With hot temperatures rising so incredibly in Australia, air conditioning feels like it's no longer a luxury but a necessity. If you live in an old home, you may be wondering if you can retrofit it with a ducted air system connected to an air conditioning unit. Here are five signs your old home is right for ducts:

1. Your walls are thick enough to support ductwork.

Whether you want to install a ducted air conditioner or a set of air ducts that connects to a heating and cooling unit, you need somewhere to host the ducts. As they have to run to and from the HVAC unit, you need a reasonable amount of space, and for many people that's in the walls. If your walls aren't wide enough to accommodate ductwork, a retrofit may not work for you.

2. You like the idea of high-velocity ductwork.

However, in some cases, you may be able to use a high-velocity system if your walls aren't that thick. These systems have relatively, small flexible ducts that can be snaked through relatively thin walls. However, they won't work with solid walls such as solid brick or solid earth rammed walls.

3. You have open space in the attic or basement.

In lieu of putting ducts for a ducted air system in the walls, the installer can run them through your attic or basement. If you have ample space in one or both of these areas, your home is likely a good candidate for retrofitting with ducts.

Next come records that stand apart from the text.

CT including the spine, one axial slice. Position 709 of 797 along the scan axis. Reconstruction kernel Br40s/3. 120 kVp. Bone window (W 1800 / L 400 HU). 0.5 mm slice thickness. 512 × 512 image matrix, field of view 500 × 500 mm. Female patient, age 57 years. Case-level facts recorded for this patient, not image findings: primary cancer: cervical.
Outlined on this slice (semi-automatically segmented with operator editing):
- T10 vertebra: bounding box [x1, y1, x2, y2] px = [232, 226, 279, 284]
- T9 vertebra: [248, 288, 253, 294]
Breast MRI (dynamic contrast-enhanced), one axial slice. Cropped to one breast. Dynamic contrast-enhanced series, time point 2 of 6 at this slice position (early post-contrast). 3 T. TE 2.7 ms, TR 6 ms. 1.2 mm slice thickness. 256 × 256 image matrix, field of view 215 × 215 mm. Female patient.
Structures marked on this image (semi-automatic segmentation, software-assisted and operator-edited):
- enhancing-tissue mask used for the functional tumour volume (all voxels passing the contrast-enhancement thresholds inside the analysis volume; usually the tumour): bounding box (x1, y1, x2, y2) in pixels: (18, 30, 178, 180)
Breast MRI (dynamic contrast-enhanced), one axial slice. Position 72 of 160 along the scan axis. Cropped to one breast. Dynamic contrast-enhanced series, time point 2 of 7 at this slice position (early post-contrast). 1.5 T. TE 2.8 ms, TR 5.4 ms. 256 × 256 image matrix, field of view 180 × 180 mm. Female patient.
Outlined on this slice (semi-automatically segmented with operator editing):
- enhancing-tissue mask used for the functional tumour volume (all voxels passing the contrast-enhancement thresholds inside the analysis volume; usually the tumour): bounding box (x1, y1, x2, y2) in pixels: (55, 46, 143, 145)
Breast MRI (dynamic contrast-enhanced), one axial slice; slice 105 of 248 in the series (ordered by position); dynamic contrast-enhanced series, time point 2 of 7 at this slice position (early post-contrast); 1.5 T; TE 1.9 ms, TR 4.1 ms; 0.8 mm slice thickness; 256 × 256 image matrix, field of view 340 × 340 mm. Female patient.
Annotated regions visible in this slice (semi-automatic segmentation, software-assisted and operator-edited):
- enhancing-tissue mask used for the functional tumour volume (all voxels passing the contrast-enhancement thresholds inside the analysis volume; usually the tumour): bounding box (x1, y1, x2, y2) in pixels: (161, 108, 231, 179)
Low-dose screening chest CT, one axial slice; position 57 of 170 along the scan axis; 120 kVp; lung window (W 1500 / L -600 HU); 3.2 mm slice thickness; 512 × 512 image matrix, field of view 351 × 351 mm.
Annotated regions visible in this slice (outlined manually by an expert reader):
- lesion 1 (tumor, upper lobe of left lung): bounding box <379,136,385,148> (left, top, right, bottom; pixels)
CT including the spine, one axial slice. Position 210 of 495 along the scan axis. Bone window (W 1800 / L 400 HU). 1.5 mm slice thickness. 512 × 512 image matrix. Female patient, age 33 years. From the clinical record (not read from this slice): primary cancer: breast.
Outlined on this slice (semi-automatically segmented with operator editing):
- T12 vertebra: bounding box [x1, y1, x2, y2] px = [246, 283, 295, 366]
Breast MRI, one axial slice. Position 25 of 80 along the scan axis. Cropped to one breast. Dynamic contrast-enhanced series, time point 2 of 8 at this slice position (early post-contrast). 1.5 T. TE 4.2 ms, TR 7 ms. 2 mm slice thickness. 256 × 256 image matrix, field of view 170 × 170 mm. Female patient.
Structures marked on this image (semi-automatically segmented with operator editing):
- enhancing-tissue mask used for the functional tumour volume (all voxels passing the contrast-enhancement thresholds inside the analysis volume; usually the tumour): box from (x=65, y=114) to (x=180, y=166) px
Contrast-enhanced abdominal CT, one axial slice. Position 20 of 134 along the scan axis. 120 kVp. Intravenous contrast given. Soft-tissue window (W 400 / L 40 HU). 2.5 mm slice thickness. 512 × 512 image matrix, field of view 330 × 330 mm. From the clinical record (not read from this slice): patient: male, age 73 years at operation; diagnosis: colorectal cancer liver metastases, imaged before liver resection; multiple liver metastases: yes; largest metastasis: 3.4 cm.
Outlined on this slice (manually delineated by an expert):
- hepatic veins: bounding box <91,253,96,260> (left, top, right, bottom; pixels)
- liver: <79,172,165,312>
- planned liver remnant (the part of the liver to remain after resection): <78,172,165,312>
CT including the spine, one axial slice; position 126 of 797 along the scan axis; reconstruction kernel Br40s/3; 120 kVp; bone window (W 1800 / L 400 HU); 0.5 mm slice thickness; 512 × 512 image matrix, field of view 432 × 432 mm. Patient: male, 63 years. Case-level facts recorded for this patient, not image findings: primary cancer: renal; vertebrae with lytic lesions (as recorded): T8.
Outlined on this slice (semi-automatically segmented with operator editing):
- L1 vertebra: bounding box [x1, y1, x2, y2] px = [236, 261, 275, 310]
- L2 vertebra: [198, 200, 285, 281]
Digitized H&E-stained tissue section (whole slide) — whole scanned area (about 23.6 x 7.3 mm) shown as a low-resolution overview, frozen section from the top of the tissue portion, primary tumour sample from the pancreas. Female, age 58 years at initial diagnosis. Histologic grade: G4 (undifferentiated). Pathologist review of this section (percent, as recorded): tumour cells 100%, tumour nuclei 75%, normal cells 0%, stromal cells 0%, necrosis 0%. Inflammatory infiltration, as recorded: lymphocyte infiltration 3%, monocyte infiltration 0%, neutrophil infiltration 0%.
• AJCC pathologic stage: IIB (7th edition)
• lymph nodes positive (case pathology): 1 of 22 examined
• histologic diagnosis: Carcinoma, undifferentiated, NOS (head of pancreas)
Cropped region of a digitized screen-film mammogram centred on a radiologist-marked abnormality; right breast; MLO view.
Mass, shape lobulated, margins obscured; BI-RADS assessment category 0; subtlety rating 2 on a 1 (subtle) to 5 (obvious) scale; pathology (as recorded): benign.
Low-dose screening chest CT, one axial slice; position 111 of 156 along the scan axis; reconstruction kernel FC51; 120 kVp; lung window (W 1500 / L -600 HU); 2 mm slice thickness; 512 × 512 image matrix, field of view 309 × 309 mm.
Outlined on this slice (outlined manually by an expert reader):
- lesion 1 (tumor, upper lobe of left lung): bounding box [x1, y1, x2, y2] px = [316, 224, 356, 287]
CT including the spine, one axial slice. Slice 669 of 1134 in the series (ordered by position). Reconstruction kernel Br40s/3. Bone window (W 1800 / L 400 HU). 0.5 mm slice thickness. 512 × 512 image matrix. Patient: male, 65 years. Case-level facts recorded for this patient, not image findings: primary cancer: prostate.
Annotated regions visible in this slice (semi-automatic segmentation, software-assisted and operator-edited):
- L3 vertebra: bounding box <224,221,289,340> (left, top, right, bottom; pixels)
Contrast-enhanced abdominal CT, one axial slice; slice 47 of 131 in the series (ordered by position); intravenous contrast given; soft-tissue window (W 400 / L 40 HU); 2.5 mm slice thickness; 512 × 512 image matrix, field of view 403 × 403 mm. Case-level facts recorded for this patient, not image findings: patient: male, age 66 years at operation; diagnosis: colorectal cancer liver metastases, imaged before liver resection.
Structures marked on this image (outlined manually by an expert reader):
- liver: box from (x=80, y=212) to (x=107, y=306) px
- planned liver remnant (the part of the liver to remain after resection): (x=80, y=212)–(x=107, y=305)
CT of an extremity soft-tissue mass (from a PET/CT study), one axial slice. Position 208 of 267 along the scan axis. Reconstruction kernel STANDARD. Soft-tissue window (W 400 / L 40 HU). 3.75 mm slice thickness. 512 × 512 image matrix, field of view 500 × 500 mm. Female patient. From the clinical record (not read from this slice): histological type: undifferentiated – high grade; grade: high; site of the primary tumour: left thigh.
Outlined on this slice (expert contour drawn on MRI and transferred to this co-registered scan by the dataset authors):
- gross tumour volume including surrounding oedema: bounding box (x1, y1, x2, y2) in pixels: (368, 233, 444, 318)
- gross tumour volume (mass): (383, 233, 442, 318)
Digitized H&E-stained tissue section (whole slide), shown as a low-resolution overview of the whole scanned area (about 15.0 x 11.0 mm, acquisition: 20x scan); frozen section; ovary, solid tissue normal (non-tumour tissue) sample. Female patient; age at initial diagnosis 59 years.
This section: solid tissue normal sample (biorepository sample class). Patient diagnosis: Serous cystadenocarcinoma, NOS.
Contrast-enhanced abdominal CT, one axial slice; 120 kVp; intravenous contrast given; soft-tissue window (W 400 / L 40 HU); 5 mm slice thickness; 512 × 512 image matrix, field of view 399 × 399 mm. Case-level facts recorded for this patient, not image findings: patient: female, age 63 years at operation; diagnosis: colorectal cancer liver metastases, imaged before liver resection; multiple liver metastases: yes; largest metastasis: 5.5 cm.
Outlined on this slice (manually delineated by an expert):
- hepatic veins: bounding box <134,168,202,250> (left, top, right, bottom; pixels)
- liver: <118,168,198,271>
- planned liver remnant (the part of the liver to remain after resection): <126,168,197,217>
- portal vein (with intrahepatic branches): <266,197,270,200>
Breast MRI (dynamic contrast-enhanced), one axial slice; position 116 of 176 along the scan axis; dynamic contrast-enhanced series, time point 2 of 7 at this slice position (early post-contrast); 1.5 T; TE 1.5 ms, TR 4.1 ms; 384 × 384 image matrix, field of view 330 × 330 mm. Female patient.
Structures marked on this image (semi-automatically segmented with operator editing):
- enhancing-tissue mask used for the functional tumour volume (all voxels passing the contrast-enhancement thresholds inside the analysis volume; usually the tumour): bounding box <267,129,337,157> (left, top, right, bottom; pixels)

Note, however, if you have a home with a ground floor and a first floor, and you only have spare space in the basement for duct work, you may not be able to cool the first floor unless you can run the ductwork through the space between the ceiling of the ground floor and the floor of the first floor.

4. You want a dropped ceiling.

If you don't have space to add ductwork in walls or other areas, you may be able to fit ductwork inside a dropped ceiling. Dropped ceilings come in a range of styles, and they are a great way to add extra ductwork, electrical wires or other utilities in your old home.

5. You have spots for grilles.

In addition to finding spots for the ductwork, you also have to think about where the ductwork is going to end. In most cases, the cool air needs to blow out of a grille. Are there spots on your walls, ceilings or floors where a grille would work? If you want to match the style of your home, you can easily find antique metal grills rather than contemporary designs.